Bringing this critique of the advertising model to the Internet means interrogating the business models of some of the most successful OTT companies like Google and Facebook, and the disproportionate allocation of the Internet’s limited bandwidth to their advertisements. This is not to say that the bandwidth itself cannot or should not increase. Telecom companies do need to upgrade their technologies and invest in the expansion of their bandwidth and services. They cannot fairly expect to be paid both for the actual data consumed as well as charge for using an OTT service depending on the proportion of bandwidth it consumes. That will certainly lead to double charging the Internet user in an unfair manner.

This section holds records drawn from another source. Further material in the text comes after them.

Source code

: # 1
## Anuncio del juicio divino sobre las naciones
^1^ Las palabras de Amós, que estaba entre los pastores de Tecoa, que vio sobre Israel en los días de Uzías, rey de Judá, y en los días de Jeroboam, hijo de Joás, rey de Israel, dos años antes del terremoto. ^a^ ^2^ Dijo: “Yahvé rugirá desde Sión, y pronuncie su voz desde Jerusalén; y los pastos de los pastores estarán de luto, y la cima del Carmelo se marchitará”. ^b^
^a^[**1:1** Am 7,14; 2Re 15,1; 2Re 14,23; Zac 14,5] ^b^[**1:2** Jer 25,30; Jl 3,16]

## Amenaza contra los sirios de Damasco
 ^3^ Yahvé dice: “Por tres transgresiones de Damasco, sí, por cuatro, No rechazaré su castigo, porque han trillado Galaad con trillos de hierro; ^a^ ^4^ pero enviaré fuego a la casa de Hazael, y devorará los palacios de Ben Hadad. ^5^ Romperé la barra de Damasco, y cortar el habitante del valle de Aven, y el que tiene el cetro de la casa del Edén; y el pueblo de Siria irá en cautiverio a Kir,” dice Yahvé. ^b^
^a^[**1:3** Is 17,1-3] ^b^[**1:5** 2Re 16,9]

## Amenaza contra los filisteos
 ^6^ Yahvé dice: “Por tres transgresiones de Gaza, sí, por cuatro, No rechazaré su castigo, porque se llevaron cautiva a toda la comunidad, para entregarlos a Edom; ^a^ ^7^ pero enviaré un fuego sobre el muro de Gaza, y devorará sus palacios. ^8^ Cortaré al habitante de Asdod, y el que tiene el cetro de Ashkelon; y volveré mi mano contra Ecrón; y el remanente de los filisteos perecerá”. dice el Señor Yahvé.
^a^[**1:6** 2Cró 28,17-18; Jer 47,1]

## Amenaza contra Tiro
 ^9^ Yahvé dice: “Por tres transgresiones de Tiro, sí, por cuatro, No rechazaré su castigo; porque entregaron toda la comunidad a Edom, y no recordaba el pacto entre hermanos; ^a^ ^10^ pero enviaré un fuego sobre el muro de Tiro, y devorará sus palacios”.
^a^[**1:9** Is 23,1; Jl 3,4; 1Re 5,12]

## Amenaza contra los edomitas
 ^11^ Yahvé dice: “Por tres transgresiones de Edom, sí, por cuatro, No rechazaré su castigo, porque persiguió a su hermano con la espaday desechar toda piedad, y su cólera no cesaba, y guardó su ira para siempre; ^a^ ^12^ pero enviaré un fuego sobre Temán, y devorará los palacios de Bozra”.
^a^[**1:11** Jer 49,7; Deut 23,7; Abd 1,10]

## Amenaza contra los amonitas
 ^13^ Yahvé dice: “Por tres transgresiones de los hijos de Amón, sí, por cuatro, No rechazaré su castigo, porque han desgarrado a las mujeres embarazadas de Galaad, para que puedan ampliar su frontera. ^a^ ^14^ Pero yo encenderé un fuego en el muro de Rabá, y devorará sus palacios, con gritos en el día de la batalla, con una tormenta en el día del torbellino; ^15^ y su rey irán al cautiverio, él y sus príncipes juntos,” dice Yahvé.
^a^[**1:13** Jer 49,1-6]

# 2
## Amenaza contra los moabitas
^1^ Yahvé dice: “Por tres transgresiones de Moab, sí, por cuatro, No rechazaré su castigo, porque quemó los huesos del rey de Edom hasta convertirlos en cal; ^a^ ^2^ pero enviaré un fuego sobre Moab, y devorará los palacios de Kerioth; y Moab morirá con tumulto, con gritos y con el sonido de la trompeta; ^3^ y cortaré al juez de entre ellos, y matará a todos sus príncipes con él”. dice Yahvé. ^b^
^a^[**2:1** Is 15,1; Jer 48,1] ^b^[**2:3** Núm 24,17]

But stopping there will also mean conflating Internet user interests with interests of established OTTs. There is an imminent need to understand that it is not just telecom companies that have vested interests here, there are also OTT companies with vested interests and whose interests do not coincide with common Internet users. Users need to find their own independent, third position in the net neutrality debate, because they also have vested interests, which are different from any OTT and different from any ISP or telecom company.
Rethinking Net Neutrality
What does it mean when we say we support net neutrality? Because mere non-interference in how OTT traffic is directed on the Internet does not respond to all the interests which users have. Such a situation manifests the need to make our understanding of the concept of net neutrality more nuanced and more in line with our interests as common users.
Pranesh Prakash of Centre for Internet and Society, Bangalore offers the following definition of net neutrality as an alternative: “The regulation of gatekeepers to ensure they do not use their power to unjustly discriminate between similarly situated persons, content, or traffic.” This presents a much more desirable configuration than a regulation, which mandates no interference with the Internet traffic at all: First, Internet is not the perfect, egalitarian and democratic platform some believe it to be. So any regulation which can work towards making it more egalitarian and democratic should be welcomed, not rebuffed. Second, with bandwidth being the limited resource, it is at this point in time that some traffic management methods can actually be used to improve the quality of service for users. To be clear, this is not an endorsement of any TSP or ISP stand. But it is high time we recognised that the complications that come up in the allocation of resources for either newspapers or the Internet are fairly real, even when issues of corruption and greed shield them from plain sight.